The TD4 is the best in ecconomy etc but in the Rover 75 the fuel pump/s (BMW item) are very unreliable.
The KV6 auto is the nicest one to drive.


----------



## bidderman1969 (Oct 20, 2006)

andystevens said:


> I had a 1.8GS 3 Door Hardback from new in 2001. I liked the car though it had a few minor niggles that never got sorted. 1.8 is woefully underpowered in the FL1 but I had the very same engine at the same time in a new MG ZS120+ & that was excellent.
> The TD4 is the best in ecconomy etc but in the Rover 75 the fuel pump/s (BMW item) are very unreliable.
> The KV6 auto is the nicest one to drive.


Hmmmmmmm, not sure about the fuel pumps problems, although I have heard about both sometimes failing, I however, only ever changed the one under the bonnet in all the miles I had her (the 75 that is). is it the same fuel pump set up in the LR then?


----------



## CoOkIeMoNsTeR (Mar 6, 2011)

Think so, my underbonnet one has failed and was replaced, it does happen, but I wouldn't worry about it too much. I think I paid £250 odd for mine last year, and that was from LR :doublesho

Fitted it myself though...


----------



## bidderman1969 (Oct 20, 2006)

If its the same design, was quite easy to do IIRC, paid £140 ish I think through ECP, there was a cheaper one but I didn't want to risk it, and it was fine, no problem after that


----------



## roscopervis (Aug 22, 2006)

Get an X-Trail. Seriously, much better cars.


----------



## bidderman1969 (Oct 20, 2006)

Too late, the quest is over, he's got Steve's Dads old one :thumb:

Could well be a thread about it at some point soon


----------



## SteveTDCi (Feb 8, 2006)

Wooohoooo


----------



## bidderman1969 (Oct 20, 2006)

makes a heck of a difference when someone knows a bit of history to the car.

cant wait to get my cleaning kit onto it :detailer:

:lol:


----------



## andystevens (Dec 12, 2011)

roscopervis said:


> Get an X-Trail. Seriously, much better cars.


On road maybe but I doubt if they are off road. The FL1 wasn't without it's faults (like most cars) but it was the best selling 4x4 in Europe so it can''t be that bad & was very capable off road.


----------



## bidderman1969 (Oct 20, 2006)

Ended up covering 222 miles yesterday, and it was the 10th one we'd seen


----------



## roscopervis (Aug 22, 2006)

andystevens said:


> On road maybe but I doubt if they are off road. The FL1 wasn't without it's faults (like most cars) but it was the best selling 4x4 in Europe so it can''t be that bad & was very capable off road.

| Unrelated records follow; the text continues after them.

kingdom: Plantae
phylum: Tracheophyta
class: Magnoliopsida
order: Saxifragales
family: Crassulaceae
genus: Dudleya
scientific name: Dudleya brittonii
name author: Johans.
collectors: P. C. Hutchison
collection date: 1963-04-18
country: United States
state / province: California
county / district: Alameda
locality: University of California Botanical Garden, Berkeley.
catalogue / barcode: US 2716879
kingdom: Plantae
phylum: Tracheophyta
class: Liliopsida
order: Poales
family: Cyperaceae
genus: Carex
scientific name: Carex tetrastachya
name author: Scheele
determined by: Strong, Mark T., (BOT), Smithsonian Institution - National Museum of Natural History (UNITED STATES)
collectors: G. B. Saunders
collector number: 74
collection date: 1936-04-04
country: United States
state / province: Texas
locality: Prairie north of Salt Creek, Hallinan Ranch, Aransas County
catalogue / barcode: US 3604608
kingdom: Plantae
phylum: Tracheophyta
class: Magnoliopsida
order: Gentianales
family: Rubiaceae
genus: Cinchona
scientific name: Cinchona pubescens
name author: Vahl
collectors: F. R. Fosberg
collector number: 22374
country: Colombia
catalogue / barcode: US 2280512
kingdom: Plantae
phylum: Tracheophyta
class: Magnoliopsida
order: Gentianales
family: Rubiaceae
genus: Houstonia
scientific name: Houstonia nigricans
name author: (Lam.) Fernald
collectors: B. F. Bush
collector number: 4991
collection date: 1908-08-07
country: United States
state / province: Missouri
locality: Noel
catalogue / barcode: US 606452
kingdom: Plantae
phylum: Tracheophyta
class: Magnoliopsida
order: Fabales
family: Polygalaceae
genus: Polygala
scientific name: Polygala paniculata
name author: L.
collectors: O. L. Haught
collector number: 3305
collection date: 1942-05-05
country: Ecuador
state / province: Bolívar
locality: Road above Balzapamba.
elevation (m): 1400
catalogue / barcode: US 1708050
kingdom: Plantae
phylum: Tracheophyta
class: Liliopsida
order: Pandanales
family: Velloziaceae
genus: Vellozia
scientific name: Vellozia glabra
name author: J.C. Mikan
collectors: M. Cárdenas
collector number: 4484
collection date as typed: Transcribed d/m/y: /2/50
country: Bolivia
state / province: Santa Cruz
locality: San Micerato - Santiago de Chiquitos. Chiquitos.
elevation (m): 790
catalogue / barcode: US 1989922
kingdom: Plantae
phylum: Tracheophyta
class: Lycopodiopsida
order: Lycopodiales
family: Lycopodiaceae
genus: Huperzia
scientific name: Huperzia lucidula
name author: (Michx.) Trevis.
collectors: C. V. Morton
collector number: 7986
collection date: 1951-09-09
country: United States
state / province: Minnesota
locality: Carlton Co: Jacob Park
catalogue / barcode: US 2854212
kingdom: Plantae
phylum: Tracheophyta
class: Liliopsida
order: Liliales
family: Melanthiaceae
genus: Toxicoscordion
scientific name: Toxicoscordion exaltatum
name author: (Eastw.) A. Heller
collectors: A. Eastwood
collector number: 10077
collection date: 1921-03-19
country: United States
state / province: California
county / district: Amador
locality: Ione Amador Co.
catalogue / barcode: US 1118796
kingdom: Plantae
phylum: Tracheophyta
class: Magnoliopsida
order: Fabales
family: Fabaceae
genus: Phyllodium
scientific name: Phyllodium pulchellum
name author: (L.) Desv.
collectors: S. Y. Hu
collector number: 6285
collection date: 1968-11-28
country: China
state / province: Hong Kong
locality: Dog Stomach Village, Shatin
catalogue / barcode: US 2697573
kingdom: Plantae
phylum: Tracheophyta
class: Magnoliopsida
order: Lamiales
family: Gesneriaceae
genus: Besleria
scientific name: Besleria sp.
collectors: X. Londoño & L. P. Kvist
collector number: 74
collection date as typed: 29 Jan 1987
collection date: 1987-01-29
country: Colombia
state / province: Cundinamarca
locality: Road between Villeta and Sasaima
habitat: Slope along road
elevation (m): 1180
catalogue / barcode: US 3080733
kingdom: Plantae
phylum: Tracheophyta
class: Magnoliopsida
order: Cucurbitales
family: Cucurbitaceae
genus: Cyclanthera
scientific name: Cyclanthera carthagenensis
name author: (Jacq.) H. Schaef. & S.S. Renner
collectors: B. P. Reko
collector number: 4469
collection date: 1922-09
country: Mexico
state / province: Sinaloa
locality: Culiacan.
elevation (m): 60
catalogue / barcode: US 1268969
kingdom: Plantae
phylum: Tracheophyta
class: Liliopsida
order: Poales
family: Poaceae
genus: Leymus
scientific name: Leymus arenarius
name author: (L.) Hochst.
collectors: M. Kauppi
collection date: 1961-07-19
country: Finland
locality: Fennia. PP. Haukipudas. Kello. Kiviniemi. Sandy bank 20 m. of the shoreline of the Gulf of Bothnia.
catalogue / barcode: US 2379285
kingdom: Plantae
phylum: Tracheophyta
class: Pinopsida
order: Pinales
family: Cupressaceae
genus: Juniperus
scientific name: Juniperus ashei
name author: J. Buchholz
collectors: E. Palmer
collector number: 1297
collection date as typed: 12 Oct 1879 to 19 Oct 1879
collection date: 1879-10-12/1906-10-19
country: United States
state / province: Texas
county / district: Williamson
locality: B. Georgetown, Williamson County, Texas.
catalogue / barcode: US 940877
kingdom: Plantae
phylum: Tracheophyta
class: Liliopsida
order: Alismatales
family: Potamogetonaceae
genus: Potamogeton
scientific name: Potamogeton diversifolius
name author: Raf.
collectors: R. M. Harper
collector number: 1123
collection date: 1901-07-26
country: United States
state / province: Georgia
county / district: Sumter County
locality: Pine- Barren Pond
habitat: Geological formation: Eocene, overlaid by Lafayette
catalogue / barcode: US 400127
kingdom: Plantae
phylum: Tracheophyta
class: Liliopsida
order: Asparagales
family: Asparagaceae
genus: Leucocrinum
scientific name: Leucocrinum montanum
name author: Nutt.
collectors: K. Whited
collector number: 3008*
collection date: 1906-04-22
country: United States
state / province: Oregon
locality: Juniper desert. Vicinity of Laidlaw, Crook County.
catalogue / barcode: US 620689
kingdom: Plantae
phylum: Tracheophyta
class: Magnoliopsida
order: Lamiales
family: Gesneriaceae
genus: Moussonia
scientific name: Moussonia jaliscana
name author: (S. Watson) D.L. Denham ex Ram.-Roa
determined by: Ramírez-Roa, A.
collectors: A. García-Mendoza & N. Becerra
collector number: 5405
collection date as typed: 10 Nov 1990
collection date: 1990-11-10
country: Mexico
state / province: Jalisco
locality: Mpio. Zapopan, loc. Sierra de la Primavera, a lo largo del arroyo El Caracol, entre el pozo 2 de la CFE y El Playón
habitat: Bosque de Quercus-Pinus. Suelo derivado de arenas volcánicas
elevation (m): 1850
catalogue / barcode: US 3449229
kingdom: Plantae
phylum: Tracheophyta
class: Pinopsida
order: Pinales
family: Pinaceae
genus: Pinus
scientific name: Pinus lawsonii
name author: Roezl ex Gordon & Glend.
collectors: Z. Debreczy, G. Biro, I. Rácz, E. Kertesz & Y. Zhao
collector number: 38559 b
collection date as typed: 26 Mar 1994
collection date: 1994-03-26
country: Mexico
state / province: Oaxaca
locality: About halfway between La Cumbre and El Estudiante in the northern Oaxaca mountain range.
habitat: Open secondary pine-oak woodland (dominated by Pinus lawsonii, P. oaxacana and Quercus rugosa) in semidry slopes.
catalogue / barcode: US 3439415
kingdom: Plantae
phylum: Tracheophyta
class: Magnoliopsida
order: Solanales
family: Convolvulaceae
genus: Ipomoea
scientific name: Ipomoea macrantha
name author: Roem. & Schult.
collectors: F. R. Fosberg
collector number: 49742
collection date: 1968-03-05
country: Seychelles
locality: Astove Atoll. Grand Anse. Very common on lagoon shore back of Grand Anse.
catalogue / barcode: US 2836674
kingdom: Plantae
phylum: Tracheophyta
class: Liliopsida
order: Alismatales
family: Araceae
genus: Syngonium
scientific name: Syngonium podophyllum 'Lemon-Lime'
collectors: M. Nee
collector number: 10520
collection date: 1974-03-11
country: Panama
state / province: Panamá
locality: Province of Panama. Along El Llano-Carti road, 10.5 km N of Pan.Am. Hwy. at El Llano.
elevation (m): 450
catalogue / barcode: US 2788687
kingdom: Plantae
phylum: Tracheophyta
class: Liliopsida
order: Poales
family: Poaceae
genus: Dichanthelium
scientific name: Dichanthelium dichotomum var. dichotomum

Just generally as an ownership proposition.

If you were looking for a proper off roader you would choose neither, though both are surprisingly good off road. The right tyres help a huge amout it has to be said.


----------



## CzechRich (Jul 25, 2008)

Nice looking, but generally quite unreliable and expensive to fix.

The BMW diesel is a bit rough, and can have problems with blown turbos and inlet manifold flaps being ingested wrecking the engine, have a look at the 3 series section on www.bmwland.co.uk

Water in the boot is common, and back door windows dropping out.


----------